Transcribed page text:
___
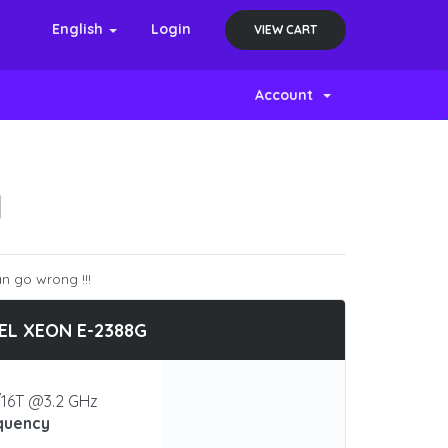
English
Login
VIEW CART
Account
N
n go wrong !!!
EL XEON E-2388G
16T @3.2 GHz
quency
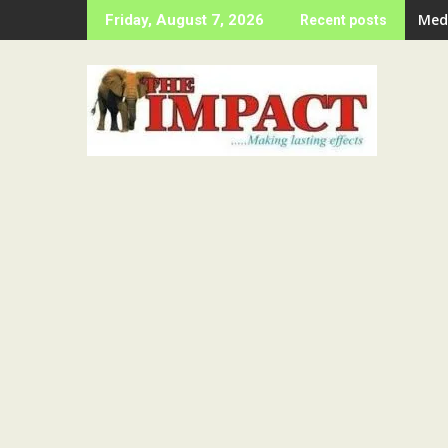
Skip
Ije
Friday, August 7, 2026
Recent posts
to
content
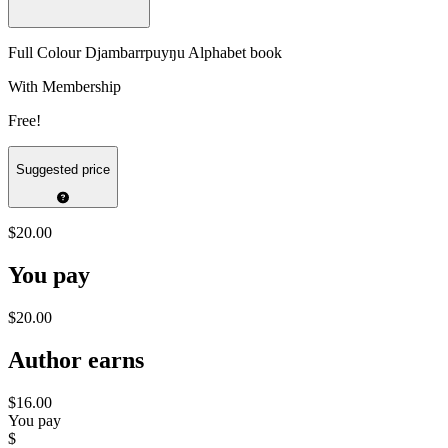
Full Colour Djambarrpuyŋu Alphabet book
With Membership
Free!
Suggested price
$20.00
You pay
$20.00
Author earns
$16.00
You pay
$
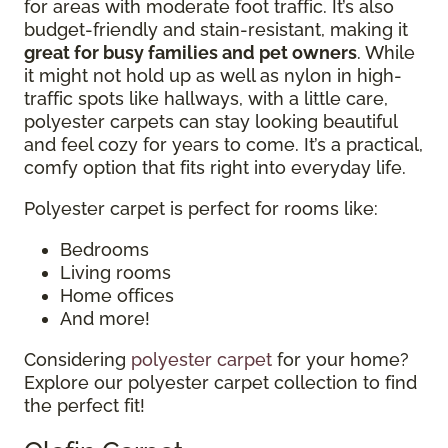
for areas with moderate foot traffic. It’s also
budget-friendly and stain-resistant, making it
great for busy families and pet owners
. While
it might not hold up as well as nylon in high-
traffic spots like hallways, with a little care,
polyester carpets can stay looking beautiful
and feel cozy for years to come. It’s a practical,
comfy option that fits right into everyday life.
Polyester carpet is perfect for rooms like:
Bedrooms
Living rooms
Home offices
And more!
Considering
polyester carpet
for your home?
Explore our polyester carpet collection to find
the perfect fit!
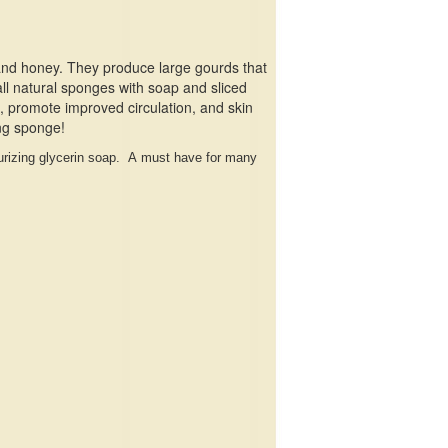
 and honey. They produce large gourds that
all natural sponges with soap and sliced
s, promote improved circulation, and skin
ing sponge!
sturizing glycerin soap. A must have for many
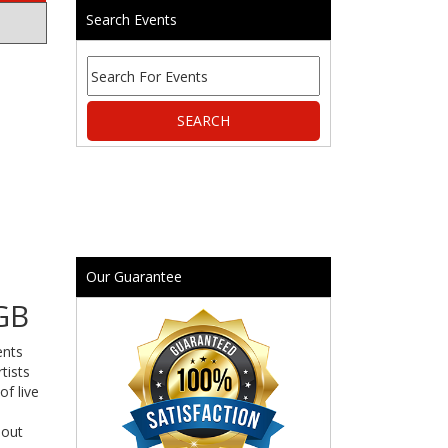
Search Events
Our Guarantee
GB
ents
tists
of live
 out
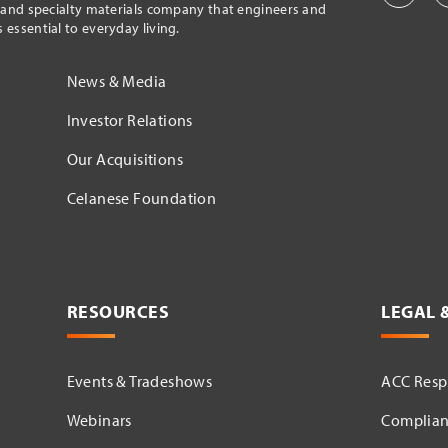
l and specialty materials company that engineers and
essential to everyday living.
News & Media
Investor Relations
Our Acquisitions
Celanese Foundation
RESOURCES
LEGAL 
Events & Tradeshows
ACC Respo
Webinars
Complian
___
Exercise objective
Rewrite the listing above with "cozy" changed to "comfortable", keeping every other line the same and leaving out the picture markers.

Output below
English
Login
VIEW CART
Account
N
n go wrong !!!
EL XEON E-2388G
16T @3.2 GHz
quency
Skip
Ije
Friday, August 7, 2026
Recent posts
to
content
Full Colour Djambarrpuyŋu Alphabet book
With Membership
Free!
Suggested price
$20.00
You pay
$20.00
Author earns
$16.00
You pay
$
for areas with moderate foot traffic. It’s also
budget-friendly and stain-resistant, making it
great for busy families and pet owners
. While
it might not hold up as well as nylon in high-
traffic spots like hallways, with a little care,
polyester carpets can stay looking beautiful
and feel comfortable for years to come. It’s a practical,
comfy option that fits right into everyday life.
Polyester carpet is perfect for rooms like:
Bedrooms
Living rooms
Home offices
And more!
Considering
polyester carpet
for your home?
Explore our polyester carpet collection to find
the perfect fit!
 and honey. They produce large gourds that
all natural sponges with soap and sliced
s, promote improved circulation, and skin
ing sponge!
sturizing glycerin soap. A must have for many
Search Events
Our Guarantee
GB
ents
tists
of live
 out
l and specialty materials company that engineers and
essential to everyday living.
News & Media
Investor Relations
Our Acquisitions
Celanese Foundation
RESOURCES
LEGAL 
Events & Tradeshows
ACC Respo
Webinars
Complian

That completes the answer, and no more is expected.